Cuando regresaron al dormitorio después de almorzar en la cafetería, Gu Mang estaba durmiendo.
Tang Xiaoxiao y Zheng Miao empacaron sus cosas suavemente y también subieron a sus camas para descansar un poco. Todavía tenían dos exámenes más esa tarde.
Shen Qianzi salió del baño. Cuando pasó junto a la cama de Gu Mang, se detuvo. Miró hacia abajo, como si estuviera pensando en algo.
Se acercó a la estantería de Gu Mang. Había muchos libros médicos en el estante. Todos estaban en inglés. Había libros sobre neurología, anatomía, virología…
Antes de que pudiera ver los nombres de los otros libros, las cortinas de la cama se abrieron de repente.
La brisa de las cortinas rozó el rostro de Shen Qianzi.
Levantó la mirada y sus ojos se encontraron con los ojos oscuros y fríos de Gu Mang.
Parecían amenazantes.
Gu Mang la miró sin decir nada.
El corazón de Shen Qianzi comenzó a acelerarse. Explicó con una sonrisa culpable:
—Estaba mirando los libros en tu estantería.
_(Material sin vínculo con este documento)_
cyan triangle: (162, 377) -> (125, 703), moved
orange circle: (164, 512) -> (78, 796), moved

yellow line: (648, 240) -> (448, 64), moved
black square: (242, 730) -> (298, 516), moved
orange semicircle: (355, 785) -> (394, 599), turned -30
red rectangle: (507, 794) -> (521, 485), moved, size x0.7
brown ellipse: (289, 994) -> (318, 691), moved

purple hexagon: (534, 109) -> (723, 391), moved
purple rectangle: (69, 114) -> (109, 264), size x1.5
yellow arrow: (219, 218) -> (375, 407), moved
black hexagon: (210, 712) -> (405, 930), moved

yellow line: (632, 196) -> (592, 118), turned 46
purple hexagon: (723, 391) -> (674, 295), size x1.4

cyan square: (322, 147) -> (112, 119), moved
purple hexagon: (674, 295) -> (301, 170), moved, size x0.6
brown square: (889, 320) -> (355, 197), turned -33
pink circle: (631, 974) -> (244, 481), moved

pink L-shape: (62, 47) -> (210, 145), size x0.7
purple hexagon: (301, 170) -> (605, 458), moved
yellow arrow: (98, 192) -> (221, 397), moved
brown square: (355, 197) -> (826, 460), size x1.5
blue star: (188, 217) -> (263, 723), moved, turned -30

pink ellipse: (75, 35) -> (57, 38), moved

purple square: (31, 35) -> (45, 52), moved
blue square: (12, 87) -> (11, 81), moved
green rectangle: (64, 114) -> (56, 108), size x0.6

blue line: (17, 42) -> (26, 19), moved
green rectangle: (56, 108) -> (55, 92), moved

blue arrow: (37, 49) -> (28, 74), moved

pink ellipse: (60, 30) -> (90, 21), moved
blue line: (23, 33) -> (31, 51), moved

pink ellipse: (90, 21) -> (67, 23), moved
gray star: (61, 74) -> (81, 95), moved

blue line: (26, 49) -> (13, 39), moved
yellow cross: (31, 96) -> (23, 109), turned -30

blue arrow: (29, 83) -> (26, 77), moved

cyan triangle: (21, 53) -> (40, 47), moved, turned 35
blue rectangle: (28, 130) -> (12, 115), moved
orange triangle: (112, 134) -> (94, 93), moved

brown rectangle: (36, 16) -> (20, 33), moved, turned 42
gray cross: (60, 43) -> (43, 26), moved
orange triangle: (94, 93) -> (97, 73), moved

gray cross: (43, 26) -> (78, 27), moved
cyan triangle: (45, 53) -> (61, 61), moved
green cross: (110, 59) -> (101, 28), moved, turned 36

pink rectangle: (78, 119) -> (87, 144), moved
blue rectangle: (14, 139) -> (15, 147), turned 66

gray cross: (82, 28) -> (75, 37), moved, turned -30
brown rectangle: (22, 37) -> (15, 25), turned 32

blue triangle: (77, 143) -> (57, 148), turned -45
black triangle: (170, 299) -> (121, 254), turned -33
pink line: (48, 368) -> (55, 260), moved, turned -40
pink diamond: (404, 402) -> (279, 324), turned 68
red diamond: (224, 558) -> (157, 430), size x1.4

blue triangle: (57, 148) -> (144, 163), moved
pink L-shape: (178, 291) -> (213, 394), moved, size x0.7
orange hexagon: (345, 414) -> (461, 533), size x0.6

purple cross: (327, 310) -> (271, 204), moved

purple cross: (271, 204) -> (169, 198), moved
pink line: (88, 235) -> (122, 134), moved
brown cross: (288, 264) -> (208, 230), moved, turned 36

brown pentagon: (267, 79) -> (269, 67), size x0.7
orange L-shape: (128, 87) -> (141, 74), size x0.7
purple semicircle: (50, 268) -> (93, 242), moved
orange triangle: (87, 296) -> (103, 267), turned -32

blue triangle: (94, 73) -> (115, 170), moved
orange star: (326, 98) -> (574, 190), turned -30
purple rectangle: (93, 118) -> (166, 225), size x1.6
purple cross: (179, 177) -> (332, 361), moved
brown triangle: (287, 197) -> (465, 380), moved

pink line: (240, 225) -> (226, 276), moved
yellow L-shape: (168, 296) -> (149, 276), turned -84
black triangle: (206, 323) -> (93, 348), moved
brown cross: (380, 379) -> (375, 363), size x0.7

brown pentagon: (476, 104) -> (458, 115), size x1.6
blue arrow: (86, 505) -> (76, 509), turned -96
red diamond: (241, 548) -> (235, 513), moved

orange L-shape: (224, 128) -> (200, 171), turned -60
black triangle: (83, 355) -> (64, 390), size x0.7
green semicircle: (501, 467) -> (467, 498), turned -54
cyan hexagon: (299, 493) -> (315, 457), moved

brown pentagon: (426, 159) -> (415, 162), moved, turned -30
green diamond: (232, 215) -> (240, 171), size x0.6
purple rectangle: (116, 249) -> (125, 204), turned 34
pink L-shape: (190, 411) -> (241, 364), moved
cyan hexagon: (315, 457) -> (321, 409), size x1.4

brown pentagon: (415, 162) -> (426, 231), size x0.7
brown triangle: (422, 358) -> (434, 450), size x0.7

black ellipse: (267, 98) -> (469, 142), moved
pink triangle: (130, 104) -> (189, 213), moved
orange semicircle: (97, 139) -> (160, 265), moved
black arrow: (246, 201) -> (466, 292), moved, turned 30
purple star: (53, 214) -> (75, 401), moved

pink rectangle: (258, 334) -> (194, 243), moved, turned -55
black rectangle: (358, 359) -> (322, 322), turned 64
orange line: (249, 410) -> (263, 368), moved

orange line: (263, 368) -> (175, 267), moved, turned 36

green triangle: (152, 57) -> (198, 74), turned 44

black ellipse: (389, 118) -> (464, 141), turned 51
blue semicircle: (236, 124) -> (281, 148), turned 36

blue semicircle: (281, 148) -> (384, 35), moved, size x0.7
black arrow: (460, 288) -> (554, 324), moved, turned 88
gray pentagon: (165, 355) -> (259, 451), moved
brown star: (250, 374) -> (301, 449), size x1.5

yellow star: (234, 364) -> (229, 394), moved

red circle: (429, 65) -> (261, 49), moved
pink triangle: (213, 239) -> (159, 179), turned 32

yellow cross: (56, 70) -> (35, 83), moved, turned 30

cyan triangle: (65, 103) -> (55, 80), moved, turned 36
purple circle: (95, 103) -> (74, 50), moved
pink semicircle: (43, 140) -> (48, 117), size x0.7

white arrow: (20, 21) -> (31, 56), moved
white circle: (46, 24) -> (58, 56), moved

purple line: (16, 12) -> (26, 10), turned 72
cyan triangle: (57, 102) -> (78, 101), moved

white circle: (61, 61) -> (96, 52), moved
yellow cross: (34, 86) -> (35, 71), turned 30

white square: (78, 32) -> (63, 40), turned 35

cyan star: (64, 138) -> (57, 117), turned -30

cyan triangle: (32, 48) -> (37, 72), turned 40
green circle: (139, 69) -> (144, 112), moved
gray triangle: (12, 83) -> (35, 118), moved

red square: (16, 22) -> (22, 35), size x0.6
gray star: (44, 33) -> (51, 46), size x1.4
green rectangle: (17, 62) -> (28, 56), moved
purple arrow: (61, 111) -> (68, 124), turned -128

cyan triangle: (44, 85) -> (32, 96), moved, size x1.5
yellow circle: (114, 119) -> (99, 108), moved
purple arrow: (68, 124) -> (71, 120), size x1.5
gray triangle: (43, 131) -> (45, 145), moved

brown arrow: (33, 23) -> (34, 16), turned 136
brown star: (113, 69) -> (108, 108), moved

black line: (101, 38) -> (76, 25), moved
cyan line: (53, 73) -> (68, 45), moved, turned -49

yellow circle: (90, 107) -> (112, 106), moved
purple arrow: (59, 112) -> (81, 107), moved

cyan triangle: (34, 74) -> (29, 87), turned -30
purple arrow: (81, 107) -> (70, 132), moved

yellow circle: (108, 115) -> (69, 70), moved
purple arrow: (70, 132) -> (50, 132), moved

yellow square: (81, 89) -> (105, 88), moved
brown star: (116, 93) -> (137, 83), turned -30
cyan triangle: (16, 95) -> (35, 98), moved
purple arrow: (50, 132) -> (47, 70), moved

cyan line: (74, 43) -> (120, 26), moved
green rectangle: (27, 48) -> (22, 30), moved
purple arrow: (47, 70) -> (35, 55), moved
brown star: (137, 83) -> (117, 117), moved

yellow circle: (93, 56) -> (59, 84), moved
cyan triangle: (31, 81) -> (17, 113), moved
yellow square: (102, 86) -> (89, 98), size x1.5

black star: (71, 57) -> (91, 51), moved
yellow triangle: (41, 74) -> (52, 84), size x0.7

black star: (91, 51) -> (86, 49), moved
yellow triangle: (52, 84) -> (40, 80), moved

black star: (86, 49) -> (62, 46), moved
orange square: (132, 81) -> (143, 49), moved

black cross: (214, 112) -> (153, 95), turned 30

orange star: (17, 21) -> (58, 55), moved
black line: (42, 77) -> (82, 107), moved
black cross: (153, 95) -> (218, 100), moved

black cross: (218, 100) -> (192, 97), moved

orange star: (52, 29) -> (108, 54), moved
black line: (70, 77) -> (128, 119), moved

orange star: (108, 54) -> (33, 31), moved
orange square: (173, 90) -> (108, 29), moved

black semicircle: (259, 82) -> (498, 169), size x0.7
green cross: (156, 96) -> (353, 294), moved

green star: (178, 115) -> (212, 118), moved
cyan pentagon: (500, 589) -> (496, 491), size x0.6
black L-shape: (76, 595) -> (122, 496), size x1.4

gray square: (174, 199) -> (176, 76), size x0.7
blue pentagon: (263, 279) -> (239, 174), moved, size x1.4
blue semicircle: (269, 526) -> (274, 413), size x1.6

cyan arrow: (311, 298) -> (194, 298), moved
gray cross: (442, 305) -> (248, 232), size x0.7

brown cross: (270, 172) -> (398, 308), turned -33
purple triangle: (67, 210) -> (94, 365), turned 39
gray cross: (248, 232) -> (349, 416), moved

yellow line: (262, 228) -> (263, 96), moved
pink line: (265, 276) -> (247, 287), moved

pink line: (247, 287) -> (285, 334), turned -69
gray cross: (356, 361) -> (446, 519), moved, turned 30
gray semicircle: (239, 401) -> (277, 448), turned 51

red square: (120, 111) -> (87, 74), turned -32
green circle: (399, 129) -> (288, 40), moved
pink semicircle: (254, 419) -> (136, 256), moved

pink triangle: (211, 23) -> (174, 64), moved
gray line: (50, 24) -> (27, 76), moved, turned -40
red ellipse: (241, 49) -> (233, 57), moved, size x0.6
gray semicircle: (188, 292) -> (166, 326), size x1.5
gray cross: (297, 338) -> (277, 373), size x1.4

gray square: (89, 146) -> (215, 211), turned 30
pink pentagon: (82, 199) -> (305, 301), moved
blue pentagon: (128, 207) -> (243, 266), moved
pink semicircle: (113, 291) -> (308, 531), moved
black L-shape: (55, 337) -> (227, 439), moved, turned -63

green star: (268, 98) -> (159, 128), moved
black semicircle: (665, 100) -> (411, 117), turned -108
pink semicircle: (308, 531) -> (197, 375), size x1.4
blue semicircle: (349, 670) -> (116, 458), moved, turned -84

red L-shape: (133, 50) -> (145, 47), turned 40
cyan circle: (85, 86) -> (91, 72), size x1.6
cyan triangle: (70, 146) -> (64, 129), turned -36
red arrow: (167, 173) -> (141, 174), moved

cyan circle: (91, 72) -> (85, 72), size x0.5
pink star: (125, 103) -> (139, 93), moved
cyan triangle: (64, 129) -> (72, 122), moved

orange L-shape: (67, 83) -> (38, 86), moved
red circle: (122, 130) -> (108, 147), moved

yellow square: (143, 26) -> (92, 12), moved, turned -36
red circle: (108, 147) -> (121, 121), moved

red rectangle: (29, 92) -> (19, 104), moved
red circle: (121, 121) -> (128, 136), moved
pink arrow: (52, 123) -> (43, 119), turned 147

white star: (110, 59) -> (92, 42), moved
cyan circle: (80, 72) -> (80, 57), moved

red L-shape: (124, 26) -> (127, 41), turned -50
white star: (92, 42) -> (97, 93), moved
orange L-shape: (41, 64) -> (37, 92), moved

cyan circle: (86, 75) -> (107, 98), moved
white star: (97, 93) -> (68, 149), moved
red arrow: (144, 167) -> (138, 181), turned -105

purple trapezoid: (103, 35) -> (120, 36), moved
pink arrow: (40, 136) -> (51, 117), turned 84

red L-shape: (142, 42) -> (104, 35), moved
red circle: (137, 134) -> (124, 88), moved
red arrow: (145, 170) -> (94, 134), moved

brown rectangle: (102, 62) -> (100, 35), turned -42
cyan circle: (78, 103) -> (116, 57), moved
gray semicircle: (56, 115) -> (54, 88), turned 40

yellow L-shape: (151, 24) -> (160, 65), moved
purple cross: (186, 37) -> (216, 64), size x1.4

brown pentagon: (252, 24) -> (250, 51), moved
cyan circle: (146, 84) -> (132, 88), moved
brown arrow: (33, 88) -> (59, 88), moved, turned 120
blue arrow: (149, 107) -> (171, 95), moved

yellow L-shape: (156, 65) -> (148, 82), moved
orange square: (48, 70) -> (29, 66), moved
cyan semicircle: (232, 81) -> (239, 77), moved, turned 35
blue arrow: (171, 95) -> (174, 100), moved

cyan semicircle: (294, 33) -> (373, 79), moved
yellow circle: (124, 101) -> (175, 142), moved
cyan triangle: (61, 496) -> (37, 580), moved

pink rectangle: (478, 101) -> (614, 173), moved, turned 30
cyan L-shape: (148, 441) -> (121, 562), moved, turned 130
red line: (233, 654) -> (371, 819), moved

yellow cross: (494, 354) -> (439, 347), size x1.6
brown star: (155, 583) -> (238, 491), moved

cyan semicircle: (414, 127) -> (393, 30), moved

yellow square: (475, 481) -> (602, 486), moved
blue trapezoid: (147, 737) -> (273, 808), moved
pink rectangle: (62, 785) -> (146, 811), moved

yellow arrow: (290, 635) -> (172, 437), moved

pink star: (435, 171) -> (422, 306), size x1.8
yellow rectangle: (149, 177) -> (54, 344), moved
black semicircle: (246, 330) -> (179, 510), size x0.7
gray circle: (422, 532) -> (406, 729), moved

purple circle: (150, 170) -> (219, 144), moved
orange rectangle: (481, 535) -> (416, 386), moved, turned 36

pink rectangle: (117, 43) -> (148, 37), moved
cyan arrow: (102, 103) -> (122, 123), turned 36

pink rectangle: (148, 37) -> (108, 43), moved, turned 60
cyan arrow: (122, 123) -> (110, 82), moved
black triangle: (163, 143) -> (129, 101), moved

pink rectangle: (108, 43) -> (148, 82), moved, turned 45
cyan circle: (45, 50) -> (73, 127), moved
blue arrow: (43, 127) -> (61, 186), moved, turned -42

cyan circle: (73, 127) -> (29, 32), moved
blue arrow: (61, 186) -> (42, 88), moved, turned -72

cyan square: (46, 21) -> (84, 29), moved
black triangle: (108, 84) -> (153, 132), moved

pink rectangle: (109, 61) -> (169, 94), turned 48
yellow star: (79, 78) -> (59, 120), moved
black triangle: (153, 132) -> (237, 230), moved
Con una mirada indiferente y un tono frío, dijo lentamente:
—Puedes mirar, pero cuida tus manos. No los toques.
Shen Qianzi había escuchado que Gu Mang tenía un temperamento extraño. Sonriendo, se dio la vuelta, caminó hacia su propia cama y subió a ella.
En el momento en que quedó oculta por las cortinas de la cama, su rostro se oscureció.